The system physically hijacks the motherboard's power button and wall socket.

[Raspberry Pi] ──HTTP──▢ [Tasmota Smart Plug] ──AC power──▢ [PC PSU]
                                β”‚
                           +5V standby
                                β”‚
[Raspberry Pi] ──HTTP──▢ [Tasmota Relay] ◀──────────────── [USB header]
                                β”‚
                         NO + COM contacts
                                β”‚
                         [PWR_SW header] ──── [Case power button]
  1. The Smart Plug controls the 240V AC power to the PC. If the PC hard-crashes, the Pi can instantly cut the power at the wall, wait 10 seconds, and restore it.
  2. The Relay is wired directly in parallel with the physical case power button. When the Pi sends an HTTP trigger, the relay closes for exactly 0.5 seconds, simulating a human finger pushing the button.
  3. The Pi acts as the orchestrator. When I run start_pc.sh, the Pi turns on the wall plug, waits for the relay to boot, fires the 0.5s pulse, and polls the Windows SSH port until the PC is ready.

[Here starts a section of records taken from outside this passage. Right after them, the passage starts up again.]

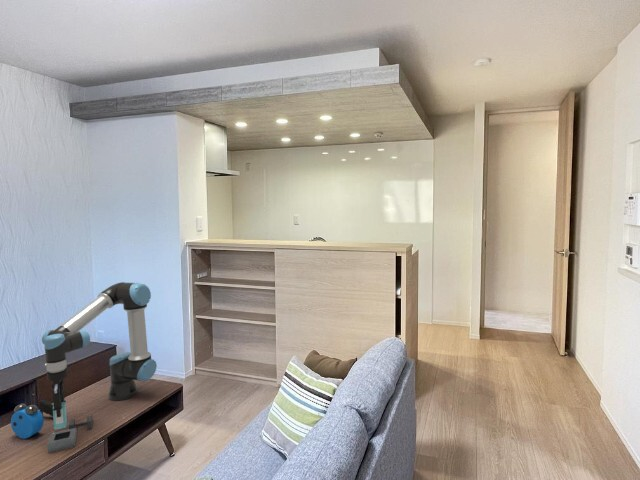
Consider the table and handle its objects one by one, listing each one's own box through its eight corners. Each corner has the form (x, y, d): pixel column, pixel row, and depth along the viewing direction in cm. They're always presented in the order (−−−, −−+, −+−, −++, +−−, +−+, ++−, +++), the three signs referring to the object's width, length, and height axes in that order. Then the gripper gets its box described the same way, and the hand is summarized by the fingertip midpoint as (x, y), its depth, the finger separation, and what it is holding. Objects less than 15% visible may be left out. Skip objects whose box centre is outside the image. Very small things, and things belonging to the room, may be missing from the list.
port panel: (77, 436, 194) (76, 427, 194) (74, 447, 185) (73, 438, 185) (51, 441, 190) (51, 432, 190) (47, 453, 181) (47, 443, 181)
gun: (59, 431, 210) (65, 414, 208) (33, 414, 212) (40, 398, 210) (63, 428, 212) (70, 412, 211) (38, 412, 215) (44, 396, 213)
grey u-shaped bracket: (93, 422, 207) (92, 414, 206) (91, 428, 200) (91, 420, 200) (71, 426, 203) (70, 418, 202) (69, 433, 196) (68, 425, 196)
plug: (67, 422, 189) (65, 399, 189) (65, 427, 185) (64, 403, 185) (55, 425, 188) (54, 401, 187) (54, 429, 184) (52, 406, 183)
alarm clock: (45, 433, 197) (42, 403, 196) (33, 441, 191) (30, 409, 190) (23, 430, 200) (20, 400, 199) (11, 437, 194) (8, 406, 193)
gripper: (50, 364, 191) (54, 413, 193) (43, 378, 175) (47, 431, 177) (69, 361, 194) (72, 410, 196) (63, 375, 178) (67, 427, 180)
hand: (60, 420), depth 186 cm, fingers closed on plug, 4 cm apart
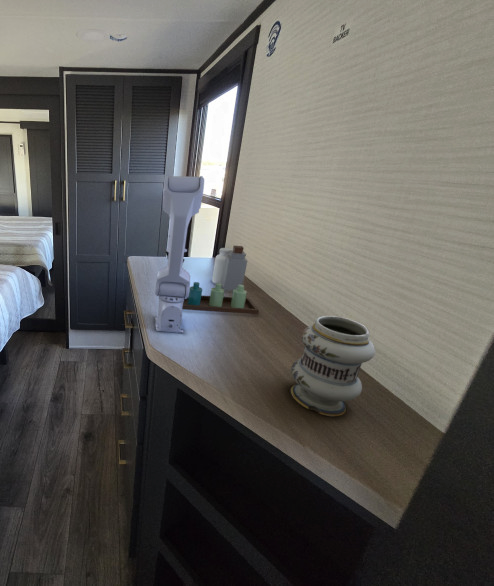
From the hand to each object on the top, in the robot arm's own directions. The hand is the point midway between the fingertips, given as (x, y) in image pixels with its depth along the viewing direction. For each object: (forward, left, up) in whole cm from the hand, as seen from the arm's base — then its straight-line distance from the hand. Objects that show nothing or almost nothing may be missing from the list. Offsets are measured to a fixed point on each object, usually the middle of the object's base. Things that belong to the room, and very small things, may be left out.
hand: (172, 274), depth 113 cm
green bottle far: (-4, -23, -10) cm, 25 cm away
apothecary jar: (-51, -27, -11) cm, 59 cm away
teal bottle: (-4, -8, -10) cm, 13 cm away
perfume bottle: (+16, -26, -11) cm, 32 cm away
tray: (-4, -16, -10) cm, 19 cm away
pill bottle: (+24, -24, -11) cm, 36 cm away
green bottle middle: (-4, -16, -10) cm, 19 cm away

πŸ”’ Network Security (VLAN Isolation)

IoT devices are notoriously insecure. Both the Smart Plug and the Relay are physically locked to my IoT VLAN. In my UniFi console, I created a firewall rule (Internet Local WAN Out -> Drop) targeting their static IP addresses. The Pi (on the management LAN) can talk down to them, but they are physically incapable of phoning home to external cloud servers.


πŸ”§ The Hardware Build

Step 1: Pre-Configuring the Relay (Crucial)

Before you wire a relay to your motherboard, you must configure it.

⚠️ The Boot Loop Mistake: In my first attempt, I wired the relay straight to the PWR_SW pins without configuring the pulse time. The relay defaulted to "closed" indefinitely. It was the equivalent of holding the power button down forever, forcing the PC into a brutal 2-hour loop of hard shutdowns.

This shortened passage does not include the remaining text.